◆ What to work on ◆
For the entries below, how many lines contain the word "include"? Reply with the number and nothing else.
** Opening Material provided block **
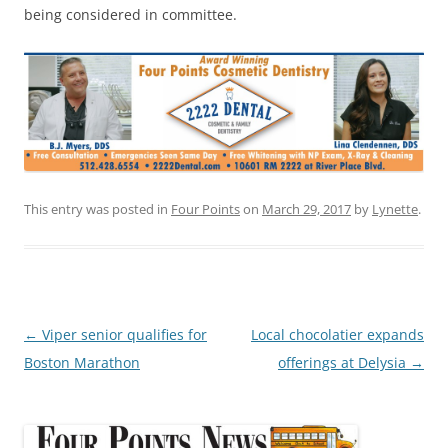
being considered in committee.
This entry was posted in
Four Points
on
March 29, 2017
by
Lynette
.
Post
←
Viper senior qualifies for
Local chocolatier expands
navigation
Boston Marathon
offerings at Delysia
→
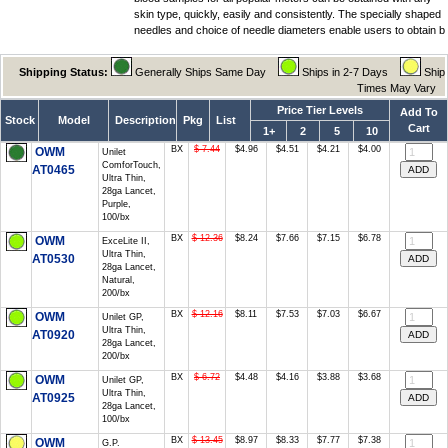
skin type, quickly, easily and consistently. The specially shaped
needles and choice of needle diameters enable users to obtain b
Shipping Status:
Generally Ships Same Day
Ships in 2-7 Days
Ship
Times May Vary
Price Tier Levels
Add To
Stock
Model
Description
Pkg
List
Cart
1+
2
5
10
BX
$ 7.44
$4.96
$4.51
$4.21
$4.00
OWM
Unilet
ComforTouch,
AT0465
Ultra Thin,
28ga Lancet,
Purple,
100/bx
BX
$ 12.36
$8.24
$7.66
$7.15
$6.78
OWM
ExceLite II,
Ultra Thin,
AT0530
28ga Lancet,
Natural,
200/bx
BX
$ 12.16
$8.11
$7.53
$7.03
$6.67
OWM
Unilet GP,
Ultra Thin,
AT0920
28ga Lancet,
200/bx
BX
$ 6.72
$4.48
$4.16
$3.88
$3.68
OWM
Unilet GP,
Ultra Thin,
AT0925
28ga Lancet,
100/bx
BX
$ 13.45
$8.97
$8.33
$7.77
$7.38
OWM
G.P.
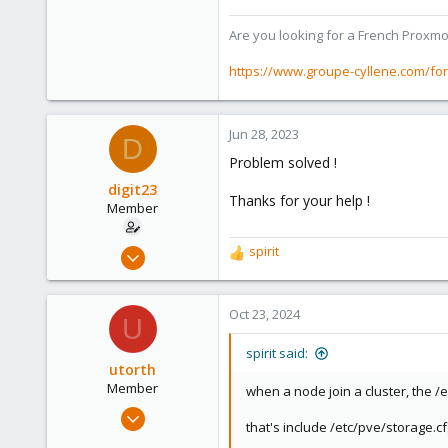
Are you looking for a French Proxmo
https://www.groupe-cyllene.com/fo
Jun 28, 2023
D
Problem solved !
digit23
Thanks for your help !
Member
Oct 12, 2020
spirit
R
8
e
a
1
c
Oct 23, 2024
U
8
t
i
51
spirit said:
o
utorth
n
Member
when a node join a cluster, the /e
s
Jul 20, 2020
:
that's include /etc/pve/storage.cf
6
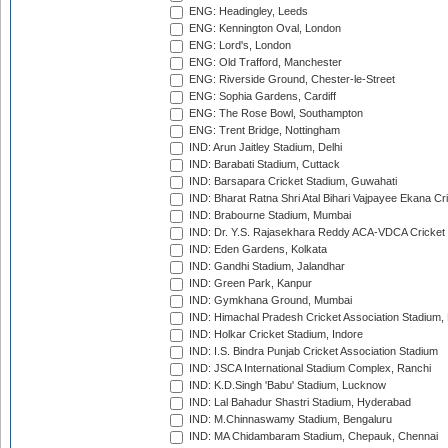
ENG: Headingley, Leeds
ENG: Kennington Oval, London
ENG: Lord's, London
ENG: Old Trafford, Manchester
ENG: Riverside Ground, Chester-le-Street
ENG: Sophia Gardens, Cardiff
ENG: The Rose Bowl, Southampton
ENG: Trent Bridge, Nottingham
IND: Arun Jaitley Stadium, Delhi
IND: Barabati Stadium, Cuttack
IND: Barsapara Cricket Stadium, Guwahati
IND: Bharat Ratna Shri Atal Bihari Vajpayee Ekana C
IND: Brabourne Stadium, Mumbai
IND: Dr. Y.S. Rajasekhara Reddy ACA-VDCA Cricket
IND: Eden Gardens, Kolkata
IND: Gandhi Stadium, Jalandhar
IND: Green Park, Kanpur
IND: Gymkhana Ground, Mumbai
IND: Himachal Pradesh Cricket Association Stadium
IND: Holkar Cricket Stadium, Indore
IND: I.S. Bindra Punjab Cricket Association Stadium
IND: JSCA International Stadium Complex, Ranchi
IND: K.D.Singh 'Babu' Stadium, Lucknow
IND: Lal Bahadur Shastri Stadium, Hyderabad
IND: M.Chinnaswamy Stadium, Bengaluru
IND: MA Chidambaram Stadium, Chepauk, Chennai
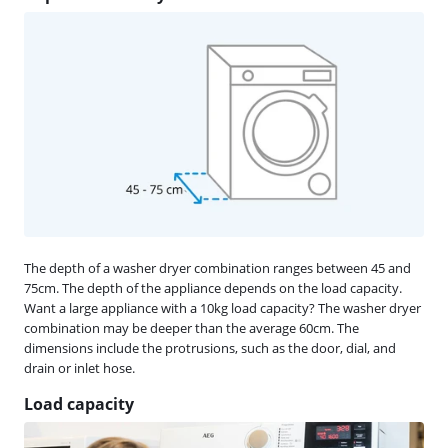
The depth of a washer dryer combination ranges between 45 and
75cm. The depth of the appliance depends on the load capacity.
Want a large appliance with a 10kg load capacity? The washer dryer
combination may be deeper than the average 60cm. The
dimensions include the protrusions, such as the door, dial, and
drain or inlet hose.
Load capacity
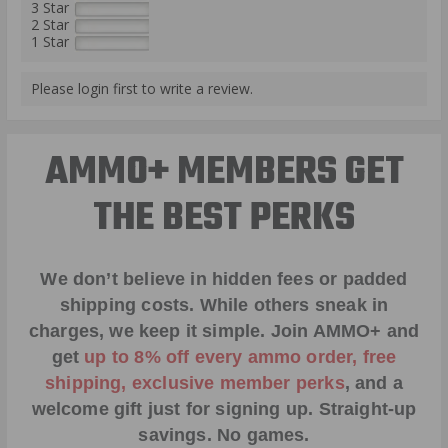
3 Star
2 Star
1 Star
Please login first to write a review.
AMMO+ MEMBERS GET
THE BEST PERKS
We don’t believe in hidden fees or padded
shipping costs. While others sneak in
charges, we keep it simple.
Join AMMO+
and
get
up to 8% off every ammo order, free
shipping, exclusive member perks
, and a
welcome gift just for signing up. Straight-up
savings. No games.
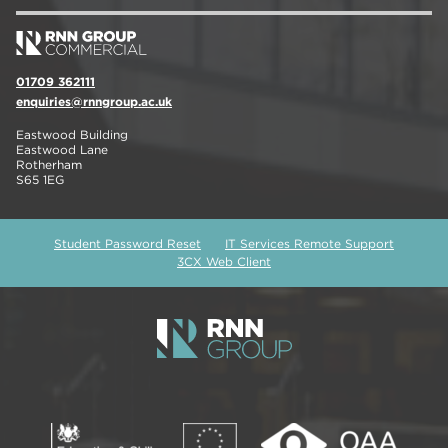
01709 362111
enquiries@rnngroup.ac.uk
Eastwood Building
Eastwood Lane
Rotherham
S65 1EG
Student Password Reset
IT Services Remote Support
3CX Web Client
** Closing Material provided block **
** Opening Material provided block **
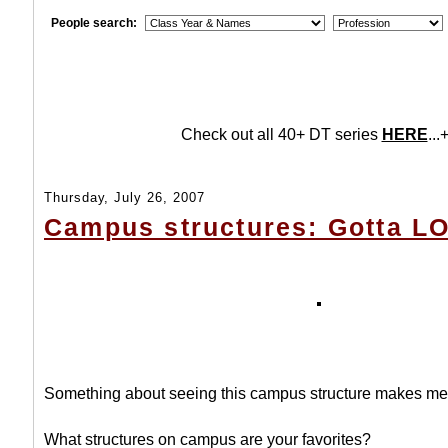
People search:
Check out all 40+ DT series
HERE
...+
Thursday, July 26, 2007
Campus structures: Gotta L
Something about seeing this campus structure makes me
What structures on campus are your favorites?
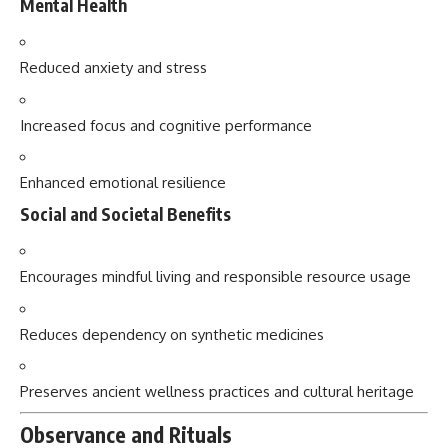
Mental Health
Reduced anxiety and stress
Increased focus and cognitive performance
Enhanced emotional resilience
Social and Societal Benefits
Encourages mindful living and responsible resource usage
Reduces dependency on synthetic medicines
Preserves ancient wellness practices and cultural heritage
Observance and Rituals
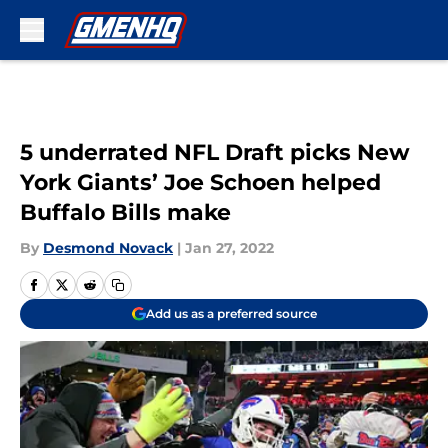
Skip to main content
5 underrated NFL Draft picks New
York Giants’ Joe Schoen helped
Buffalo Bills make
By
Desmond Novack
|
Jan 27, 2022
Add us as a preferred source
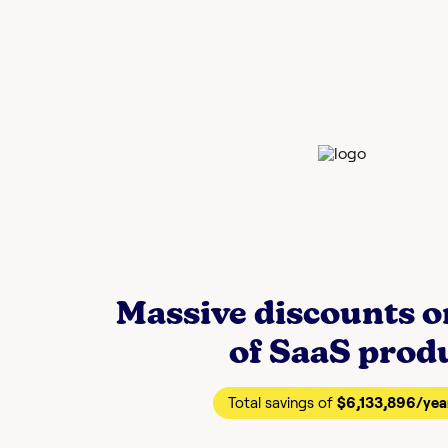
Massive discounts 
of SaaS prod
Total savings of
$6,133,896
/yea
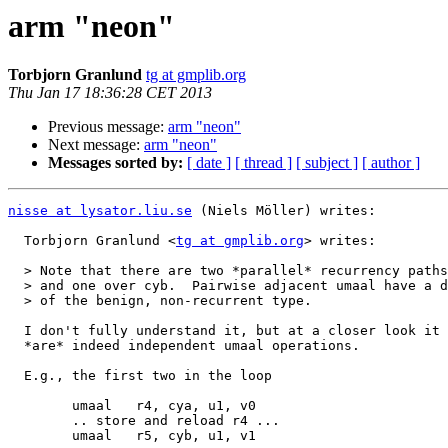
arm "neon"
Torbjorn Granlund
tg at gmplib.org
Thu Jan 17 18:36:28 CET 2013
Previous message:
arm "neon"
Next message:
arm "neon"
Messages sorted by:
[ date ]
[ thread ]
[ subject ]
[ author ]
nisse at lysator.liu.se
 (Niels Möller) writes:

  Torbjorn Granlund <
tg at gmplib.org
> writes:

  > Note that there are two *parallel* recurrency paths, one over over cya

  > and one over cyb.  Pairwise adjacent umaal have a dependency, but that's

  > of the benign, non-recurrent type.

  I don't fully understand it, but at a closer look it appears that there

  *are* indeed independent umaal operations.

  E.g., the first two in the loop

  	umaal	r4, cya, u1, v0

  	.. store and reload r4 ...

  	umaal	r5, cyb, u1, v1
** Closing Material provided block **
◆ Solution ◆
2